Two African American Professors Receive the National Medal of Arts

Earlier this week President Obama awarded the National Medal of Arts to seven individuals. Three of the winners were African Americans and two of the Black winners have ties to the academic world.

Rita Dove, the Commonwealth Professor of Poetry at the University of Virginia, was awarded “for her contributions as an American poet and author. Ms. Dove creates works that are equal parts beauty, lyricism, critique, and politics. Ms. Dove has worked to create popular interest in the literary arts, serving as the United States’ youngest Poet Laureate and advocating on behalf of the diversity and vitality of American poetry and literature.”

Professor Dove is a summa cum laude graduate of the Miami University and holds a master of fine arts degree from University of Iowa.

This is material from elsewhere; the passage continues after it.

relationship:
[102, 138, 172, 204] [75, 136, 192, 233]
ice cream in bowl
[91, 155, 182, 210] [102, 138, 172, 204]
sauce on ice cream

Andre Watts is a professor of piano and holds the Jack I. and Dora B. Hamlin Endowed Chair in Music at Indiana University. He was honored “for his contributions as an American pianist and teacher.  Having debuted with Leonard Bernstein and the New York Philharmonic at the age of 16, Mr. Watts has been a perennial favorite with the most celebrated orchestras and conductors around the world. His superb technique and passionate intensity have been the hallmarks of a 45-year career of recitals, broadcasts, and recordings that have broadly shared his interpretations of an extensive repertory from Mozart through Rachmaninoff.”

When he was 26 years old, Watts received an honorary degree from Yale University, the youngest person to be so honored by the university.